Prices of DVDs, which can hold an entire feature film on a CD-sized disc, are being marked up by as much as pounds 5 above the makers' suggested retail prices in Dixons, Currys, PC World and HMV stores around the UK. Discs available elsewhere for about pounds 15 are being sold for almost pounds 20 or more.

But the price hikes are not a mistake: they are a deliberate policy by the store groups, which are taking advantage of the restricted number of DVD retailers, and buyers' uncertainty about the "market price", to make early profits.

A Dixons spokeswoman told the IoS: "In general, we don't discuss our pricing policy. We price according to what we think the market can bear."

Gennaro Castaldo, HMV's PR manager, said: "Our prices may be higher than others, but that's because we try to have a bigger catalogue. We never follow suggested prices."

But the average buyer will not know how much a DVD should cost. Though DVD players were introduced to the UK only in April, they have proved a roaring success, with roughly 100,000 sold already. But the three main film distributors have maintained different pricing levels for their films on DVD, of pounds 15.99, pounds 19.99 and pounds 21.99. The chain stores have chosen to shift prices of DVDs from the two lower pricing levels upwards to the next.

For the stores, it means an unexpected bounty. Surveys show that each buyer purchases an average of 10 DVDs: if all those were bought at Dixons or HMV, it would mean that the companies have profited by about pounds 50 per player sold, or pounds 5m, from consumers' naivety.

It has left DVD manufacturers furious but powerless, because the abolition of resale price maintenance (RPM) in 1997 means that they cannot determine what price their products are retailed for.

"It's sheer profiteering," said Nick Thomas, a spokesman for the DVD Committee, which represents the makers of players and discs. "They are entitled to do it, but our advice to consumers is to shop around.

"The ironic thing is that the abolition of RPM was meant to mean that prices came down. But it actually allows prices to do exactly the opposite in a small, specialist market, which is what this is at the moment."

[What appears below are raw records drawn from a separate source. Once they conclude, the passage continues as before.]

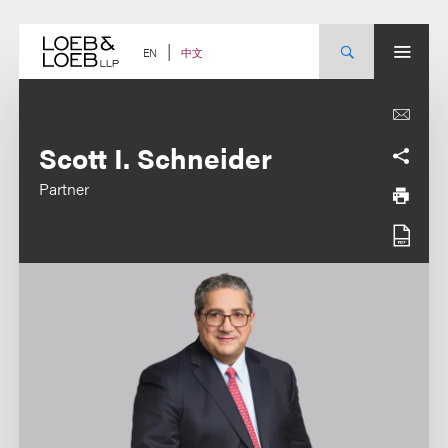
Skip
to
content
中文
EN
Scott I. Schneider
Partner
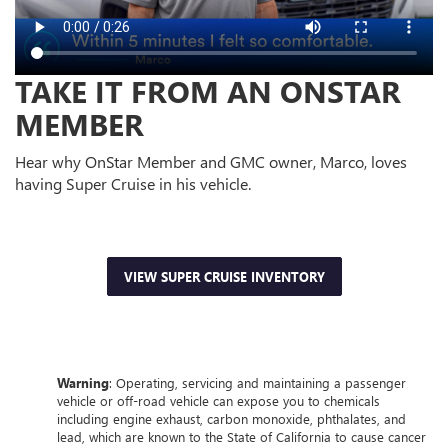
TAKE IT FROM AN ONSTAR
MEMBER
Hear why OnStar Member and GMC owner, Marco, loves
having Super Cruise in his vehicle.
VIEW SUPER CRUISE INVENTORY
Warning
: Operating, servicing and maintaining a passenger
vehicle or off-road vehicle can expose you to chemicals
including engine exhaust, carbon monoxide, phthalates, and
lead, which are known to the State of California to cause cancer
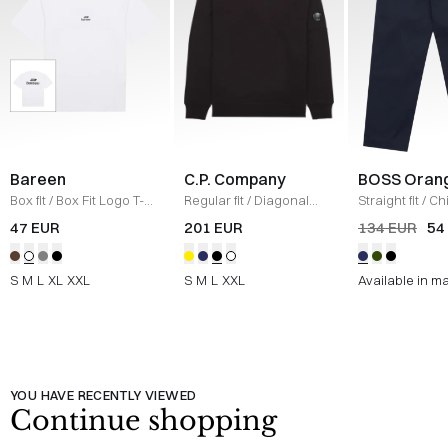
Bareen
C.P. Company
BOSS Oran
Box fit
/
Box Fit Logo T-
Regular fit
/
Diagonal
Straight fit
/
Ch
shirt
/
WHITE
Raised Fleece Crew
Straight
/
NAV
47 EUR
201 EUR
134 EUR
54
Neck Sweatshirt
/
SORT
S
M
L
XL
XXL
S
M
L
XXL
Available in m
YOU HAVE RECENTLY VIEWED
Continue shopping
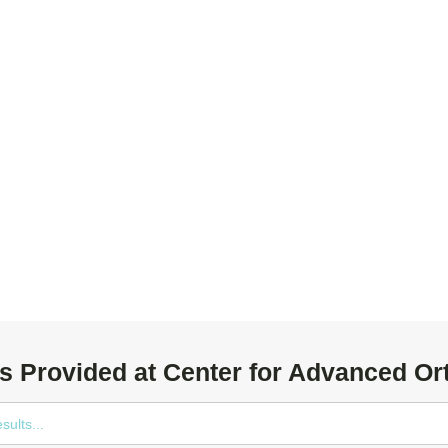
s Provided at Center for Advanced Or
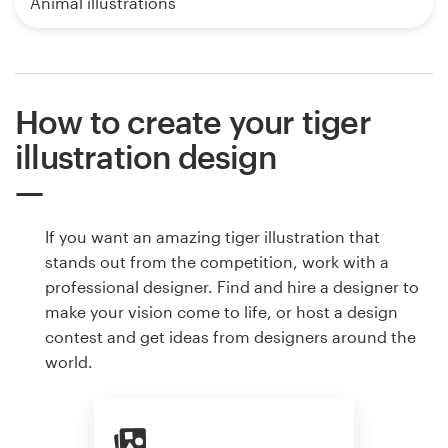
Animal illustrations
How to create your tiger
illustration design
If you want an amazing tiger illustration that
stands out from the competition, work with a
professional designer. Find and hire a designer to
make your vision come to life, or host a design
contest and get ideas from designers around the
world.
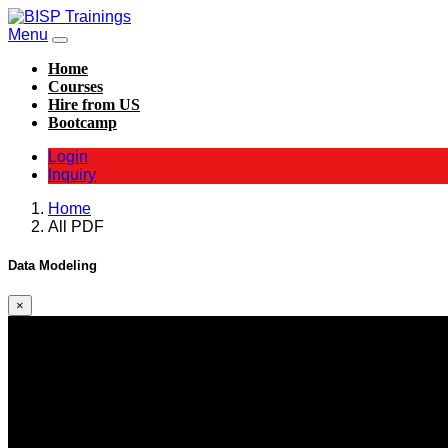
Menu
Home
Courses
Hire from US
Bootcamp
Login
Inquiry
Home
All PDF
Data Modeling
×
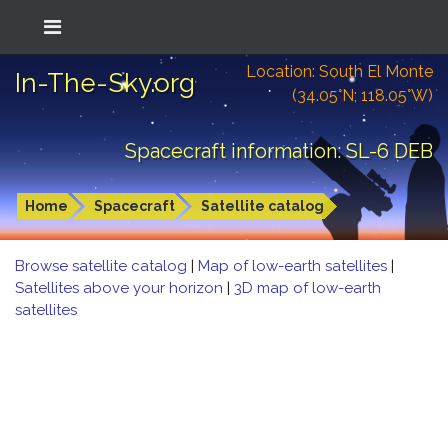
Location: South El Monte
In-The-Sky.org
(34.05°N; 118.05°W)
Spacecraft information: SL-6 DEB
Home
Spacecraft
Satellite catalog
Browse satellite catalog
|
Map of low-earth satellites
|
Satellites above your horizon
|
3D map of low-earth
satellites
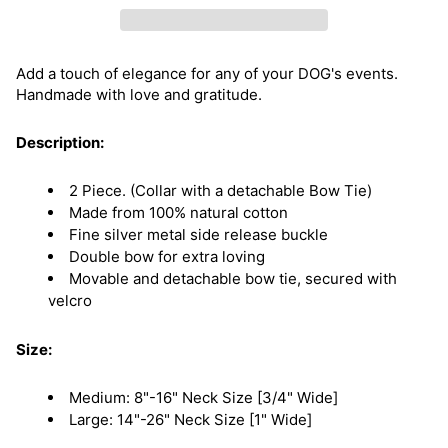
Add a touch of elegance for any of your DOG's events.
Handmade with love and gratitude.
Description:
2 Piece. (Collar with a detachable Bow Tie)
Made from 100% natural cotton
Fine silver metal side release buckle
Double bow for extra loving
Movable and detachable bow tie, secured with
velcro
Size:
Medium: 8"-16" Neck Size [3/4" Wide]
Large: 14"-26" Neck Size [1" Wide]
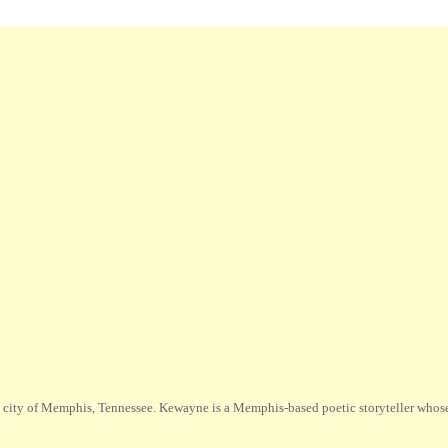
city of Memphis, Tennessee. Kewayne is a Memphis-based poetic storyteller whose m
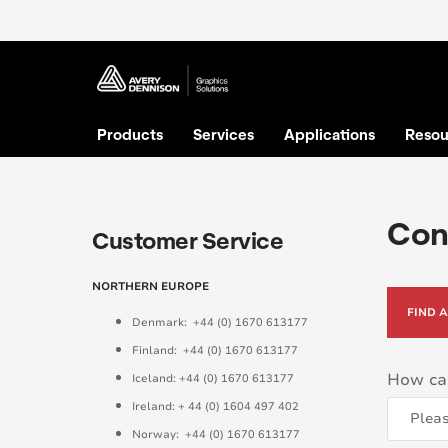
Products
Services
Applications
Resou
Con
Customer Service
NORTHERN EUROPE
FIND 
Denmark: +44 (0) 1670 613177
Finland: +44 (0) 1670 613177
How ca
Iceland: +44 (0) 1670 613177
Ireland: + 44 (0) 1604 497 402
Norway: +44 (0) 1670 613177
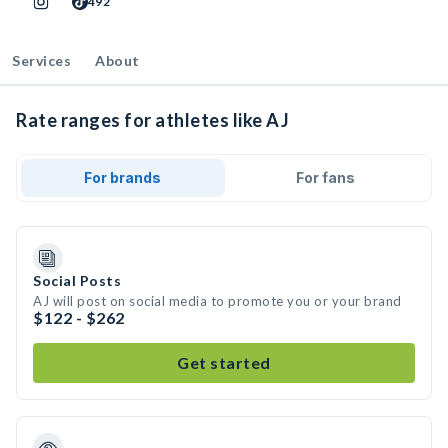
492
Services
About
Rate ranges for athletes like AJ
For brands
For fans
Social Posts
AJ will post on social media to promote you or your brand
$122 - $262
Get started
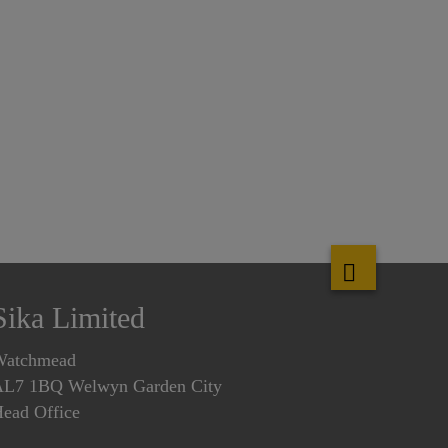
Sika Limited
Watchmead
L7 1BQ Welwyn Garden City
ead Office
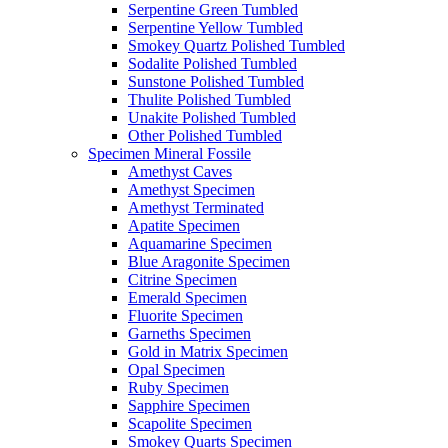
Serpentine Green Tumbled
Serpentine Yellow Tumbled
Smokey Quartz Polished Tumbled
Sodalite Polished Tumbled
Sunstone Polished Tumbled
Thulite Polished Tumbled
Unakite Polished Tumbled
Other Polished Tumbled
Specimen Mineral Fossile
Amethyst Caves
Amethyst Specimen
Amethyst Terminated
Apatite Specimen
Aquamarine Specimen
Blue Aragonite Specimen
Citrine Specimen
Emerald Specimen
Fluorite Specimen
Garneths Specimen
Gold in Matrix Specimen
Opal Specimen
Ruby Specimen
Sapphire Specimen
Scapolite Specimen
Smokey Quarts Specimen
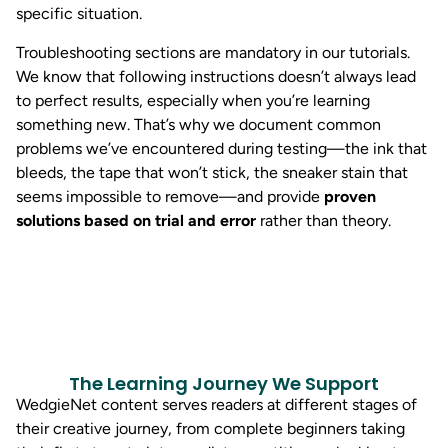
specific situation.
Troubleshooting sections are mandatory in our tutorials.
We know that following instructions doesn’t always lead
to perfect results, especially when you’re learning
something new. That’s why we document common
problems we’ve encountered during testing—the ink that
bleeds, the tape that won’t stick, the sneaker stain that
seems impossible to remove—and provide
proven
solutions based on trial and error
rather than theory.
The Learning Journey We Support
WedgieNet content serves readers at different stages of
their creative journey, from complete beginners taking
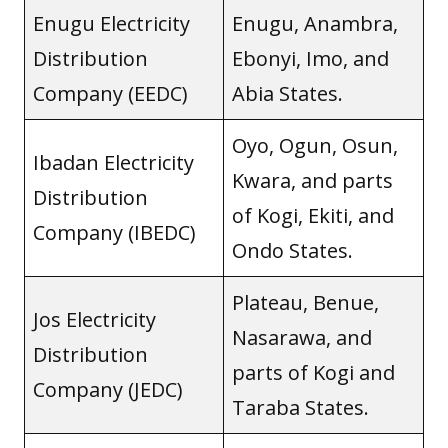
Enugu Electricity
Enugu, Anambra,
Distribution
Ebonyi, Imo, and
Company (EEDC)
Abia States.
Oyo, Ogun, Osun,
Ibadan Electricity
Kwara, and parts
Distribution
of Kogi, Ekiti, and
Company (IBEDC)
Ondo States.
Plateau, Benue,
Jos Electricity
Nasarawa, and
Distribution
parts of Kogi and
Company (JEDC)
Taraba States.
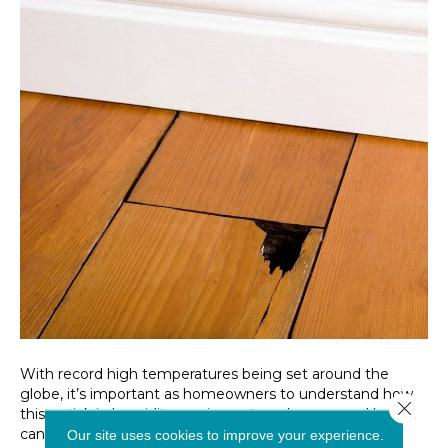
With record high temperatures being set around the
globe, it’s important as homeowners to understand how
Close 
this uptick in humidity can impact our homes, and how it
can specifically affect our flooring. With proper
Our site uses cookies to improve your experience.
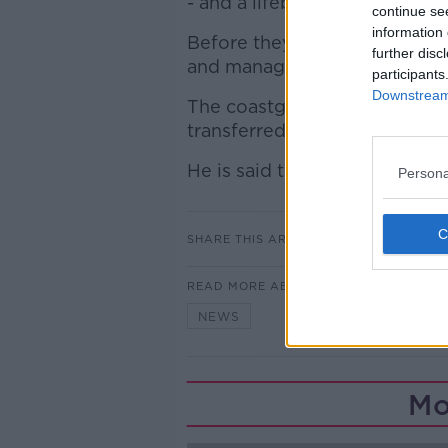
- and a lifeboat, helicopter a
continue se
information 
Before they reached the man
further disc
and managed to bring him as
participants
Downstream 
The coastguard then winched
transferred him to Tallaght Ho
He is said to be suffering fr
Persona
SHARE THIS ARTICLE
READ MORE ABOUT
NEWS
Mo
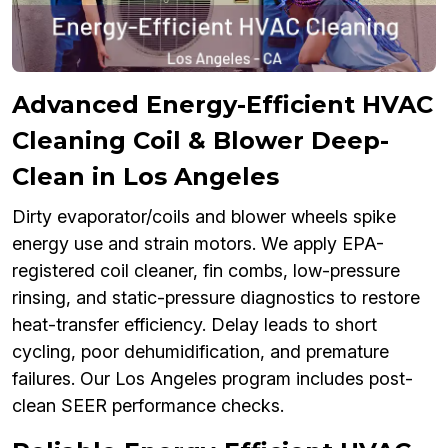
Advanced Energy-Efficient HVAC
Cleaning Coil & Blower Deep-
Clean in Los Angeles
Dirty evaporator/coils and blower wheels spike
energy use and strain motors. We apply EPA-
registered coil cleaner, fin combs, low-pressure
rinsing, and static-pressure diagnostics to restore
heat-transfer efficiency. Delay leads to short
cycling, poor dehumidification, and premature
failures. Our Los Angeles program includes post-
clean SEER performance checks.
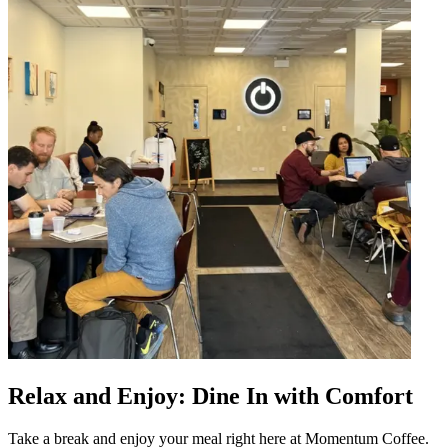
Relax and Enjoy: Dine In with Comfort
Take a break and enjoy your meal right here at Momentum Coffee.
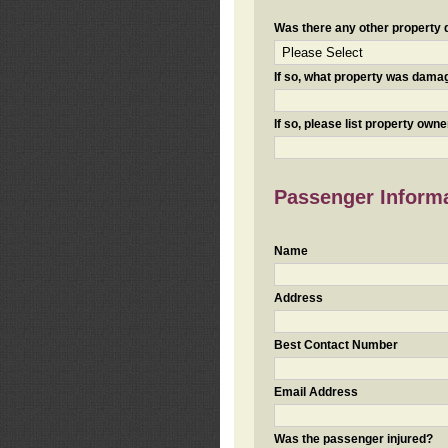
Was there any other property da
If so, what property was damaged
If so, please list property ow
Passenger Inform
Name
Address
Best Contact Number
Email Address
Was the passenger injured?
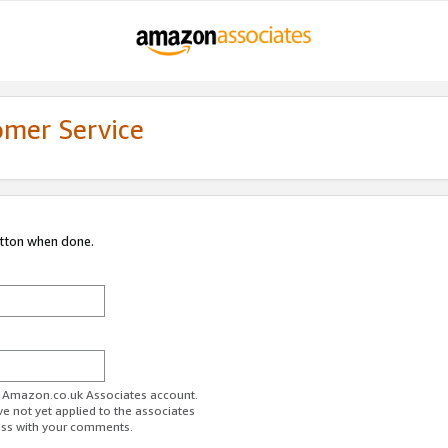
omer Service
utton when done.
ur Amazon.co.uk Associates account.
ve not yet applied to the associates
ess with your comments.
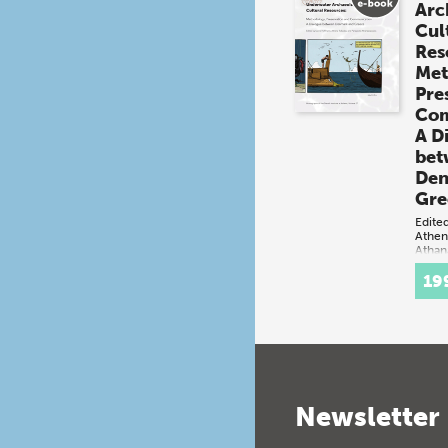
Arc
Cul
Res
Met
Pre
Com
A D
bet
Den
Gre
Edite
Athen
Athan
(book
19
Denm
both
mari
cont
cultu
incl
and 
Newsletter
sett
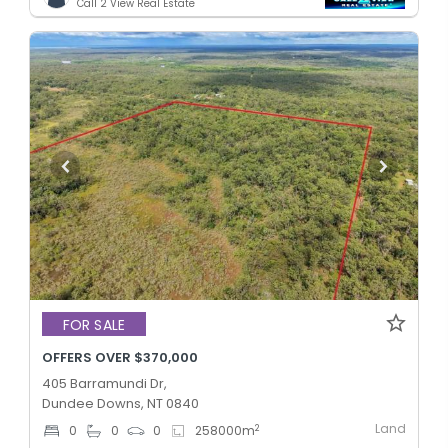
Call 2 View Real Estate
FOR SALE
OFFERS OVER $370,000
405 Barramundi Dr,
Dundee Downs, NT 0840
Land
2
0
0
0
258000
m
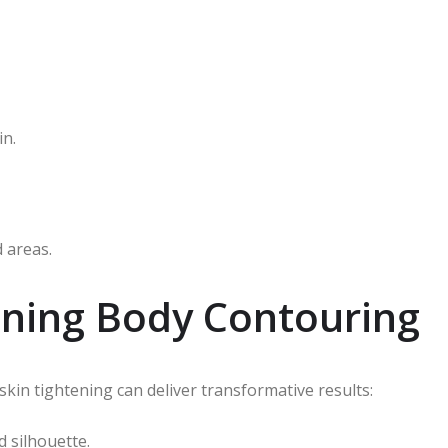
in.
 areas.
tening Body Contouring
kin tightening can deliver transformative results:
 silhouette.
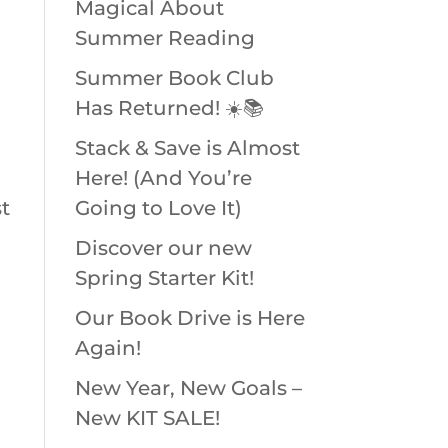
Magical About
Summer Reading
Summer Book Club
Has Returned! ☀️📚
Stack & Save is Almost
Here! (And You’re
t
Going to Love It)
Discover our new
Spring Starter Kit!
Our Book Drive is Here
Again!
New Year, New Goals –
New KIT SALE!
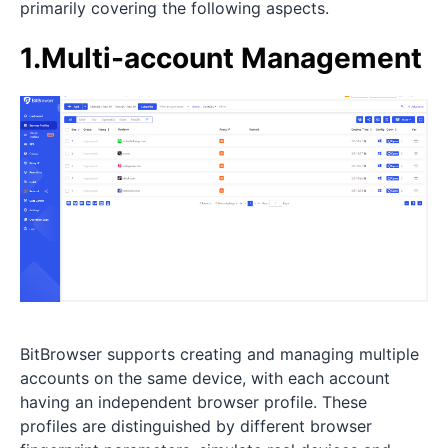
primarily covering the following aspects.
1.Multi-account Management
BitBrowser supports creating and managing multiple
accounts on the same device, with each account
having an independent browser profile. These
profiles are distinguished by different browser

One option open to DVD buyers is the internet. A new web site, www.dvdplus.co.uk, is offering DVDs at their suggested retail price with free next-day delivery. "We'll be selling every DVD disc released in the UK from our site at the suggested retail price," said Brian Welsh, chief executive of the site's operators, DVDplus. "Virtually all the major big name software outlets currently selling DVDs are adding mark-ups of between 33 per cent and 35 per cent. They want to see exactly how much they can get away with charging. It's bordering on the criminal, in our view."